外面风声渐弱,雾气似乎也在退散。幽冥豹的呼吸变得平稳,伤口虽未愈,但已不再渗黑液。
我站起身,活动了下僵硬的手臂。尸气在经络中缓慢流转,比之前顺畅了些。正要开口,她忽然问:“你有没有……特别想做的事,不是为了变强,也不是为了复仇,就只是为了自己?”
我想了很久。
“以前没有。”我说,“但现在,我想把你们平安送出这片沼泽。”
她笑了,眼角泛起细光,“那也算一件了。”
我又坐下,离她近些,“再讲些别的吧。比如……百妖夜宴。”
她眼睛一亮,“那次最离谱的是只蛤蟆精。他跳一种叫‘踏云步’的舞,本该轻盈如烟,结果跳到一半用力过猛,‘啪’地一声把自己外皮甩脱了,整张皮挂在灯笼上晃荡,里面嫩肉还在蹦跶。”
我皱眉:“真有这事?”
“千真万确!全场笑得阵法崩塌,结界裂了条缝,好几只小妖趁机溜出去偷喝酒。第二天族长罚他在门口站岗一个月,还得穿着那张旧皮。”
她说着说着,身子微微前倾,语气活泼得像个真正无忧无虑的少女。而我看着她,第一次意识到——她确实还很年轻。
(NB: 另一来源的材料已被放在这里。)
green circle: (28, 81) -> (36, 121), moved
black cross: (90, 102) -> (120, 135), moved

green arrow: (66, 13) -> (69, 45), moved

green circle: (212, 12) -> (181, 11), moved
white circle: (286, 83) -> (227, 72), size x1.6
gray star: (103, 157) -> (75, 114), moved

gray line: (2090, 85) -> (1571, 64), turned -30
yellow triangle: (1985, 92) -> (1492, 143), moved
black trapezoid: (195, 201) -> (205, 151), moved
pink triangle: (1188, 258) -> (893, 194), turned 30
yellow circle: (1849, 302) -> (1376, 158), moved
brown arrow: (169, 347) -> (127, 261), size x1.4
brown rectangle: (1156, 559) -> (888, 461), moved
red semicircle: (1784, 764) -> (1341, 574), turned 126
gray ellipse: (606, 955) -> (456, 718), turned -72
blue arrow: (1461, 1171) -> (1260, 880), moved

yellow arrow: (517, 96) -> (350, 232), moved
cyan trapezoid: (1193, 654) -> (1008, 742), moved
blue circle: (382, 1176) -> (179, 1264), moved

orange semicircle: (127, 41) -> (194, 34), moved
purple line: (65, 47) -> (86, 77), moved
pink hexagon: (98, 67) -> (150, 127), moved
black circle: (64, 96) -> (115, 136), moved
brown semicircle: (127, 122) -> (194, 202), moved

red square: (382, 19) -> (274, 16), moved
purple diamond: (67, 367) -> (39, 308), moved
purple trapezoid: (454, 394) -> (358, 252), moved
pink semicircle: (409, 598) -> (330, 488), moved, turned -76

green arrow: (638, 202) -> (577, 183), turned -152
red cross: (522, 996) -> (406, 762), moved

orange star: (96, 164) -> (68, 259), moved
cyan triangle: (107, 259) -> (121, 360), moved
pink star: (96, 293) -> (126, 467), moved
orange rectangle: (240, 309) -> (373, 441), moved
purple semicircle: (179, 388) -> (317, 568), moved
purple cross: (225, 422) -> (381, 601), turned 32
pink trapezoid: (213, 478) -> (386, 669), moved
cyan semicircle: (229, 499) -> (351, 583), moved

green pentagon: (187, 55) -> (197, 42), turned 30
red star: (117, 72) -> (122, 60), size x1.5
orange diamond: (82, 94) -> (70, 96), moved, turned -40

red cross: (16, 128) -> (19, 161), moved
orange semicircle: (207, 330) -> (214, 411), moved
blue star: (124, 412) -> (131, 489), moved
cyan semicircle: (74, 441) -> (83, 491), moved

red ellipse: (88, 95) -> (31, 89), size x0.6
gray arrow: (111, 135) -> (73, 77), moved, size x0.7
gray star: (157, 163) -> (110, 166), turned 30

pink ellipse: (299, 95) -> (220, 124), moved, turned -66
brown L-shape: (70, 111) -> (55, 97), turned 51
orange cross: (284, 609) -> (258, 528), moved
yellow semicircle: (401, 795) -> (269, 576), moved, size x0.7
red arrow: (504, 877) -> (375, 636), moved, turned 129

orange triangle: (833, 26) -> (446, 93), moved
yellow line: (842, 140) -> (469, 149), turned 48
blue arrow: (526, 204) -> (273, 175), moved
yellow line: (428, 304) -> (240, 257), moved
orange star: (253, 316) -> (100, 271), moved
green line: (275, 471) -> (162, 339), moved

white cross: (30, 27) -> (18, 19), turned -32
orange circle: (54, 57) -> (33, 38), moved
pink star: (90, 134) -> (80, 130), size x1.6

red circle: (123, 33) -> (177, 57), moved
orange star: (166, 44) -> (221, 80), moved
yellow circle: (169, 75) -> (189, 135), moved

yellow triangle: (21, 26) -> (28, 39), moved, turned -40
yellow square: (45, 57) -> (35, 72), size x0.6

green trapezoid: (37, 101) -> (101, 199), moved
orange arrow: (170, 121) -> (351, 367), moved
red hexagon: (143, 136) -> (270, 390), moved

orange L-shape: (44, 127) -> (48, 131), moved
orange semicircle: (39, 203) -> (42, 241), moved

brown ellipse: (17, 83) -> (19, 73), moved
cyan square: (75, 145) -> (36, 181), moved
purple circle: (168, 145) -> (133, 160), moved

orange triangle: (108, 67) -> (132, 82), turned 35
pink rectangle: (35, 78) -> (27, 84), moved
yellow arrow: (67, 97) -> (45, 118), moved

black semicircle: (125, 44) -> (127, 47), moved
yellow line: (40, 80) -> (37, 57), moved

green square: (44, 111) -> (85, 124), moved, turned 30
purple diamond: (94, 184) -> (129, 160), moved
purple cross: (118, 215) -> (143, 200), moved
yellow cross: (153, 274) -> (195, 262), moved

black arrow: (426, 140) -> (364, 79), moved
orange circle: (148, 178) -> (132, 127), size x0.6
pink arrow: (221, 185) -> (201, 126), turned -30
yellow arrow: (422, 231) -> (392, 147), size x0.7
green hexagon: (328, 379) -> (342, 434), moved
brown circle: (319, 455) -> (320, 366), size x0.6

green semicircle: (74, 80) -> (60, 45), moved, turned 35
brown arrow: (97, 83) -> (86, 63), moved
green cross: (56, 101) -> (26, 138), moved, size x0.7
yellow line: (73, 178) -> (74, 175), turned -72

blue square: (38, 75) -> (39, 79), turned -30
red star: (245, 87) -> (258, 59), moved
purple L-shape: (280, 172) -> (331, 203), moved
百万年的孤寂让我忘了,有些人活着,并非只为战斗与生存。
她忽然停下,盯着我看了一会儿,问:“你为什么一直穿这身兽皮?从来不换?”
我低头看了看衣角,“这是从幽冥带出来的。唯一完整的。”
“可它都破了。”她伸手碰了碰袖口一道裂痕,“下次进了妖市,我给你挑件新的。黑色绸袍配银线滚边,衬你这脸色。”
“我不习惯华丽。”
“那就简单的。但至少别再披这块破布了。”她认真道,“你要是觉得欠人情,以后还我就是。”
“怎么还?”
“等哪天你称霸六界,封我做个逍遥王妃,不就行了?”
她说得俏皮,我却没当成玩笑。
“若真有那一日。”我看着她,“我不封你为妃。”
她笑容微滞。
“我让你做妖界之主。”我说,“不是靠我赐予,是你本就该是。”
她怔住,嘴唇微动,却没有出声。
岩缝外,一阵微风拂过藤蔓,沙沙作响。远处那片骨阵的方向,再无动静。
她最终低下头,手指轻轻抚过幽冥豹的耳尖,“你知道吗?刚才你说愿意听我说话,我就觉得……这一路,值了。”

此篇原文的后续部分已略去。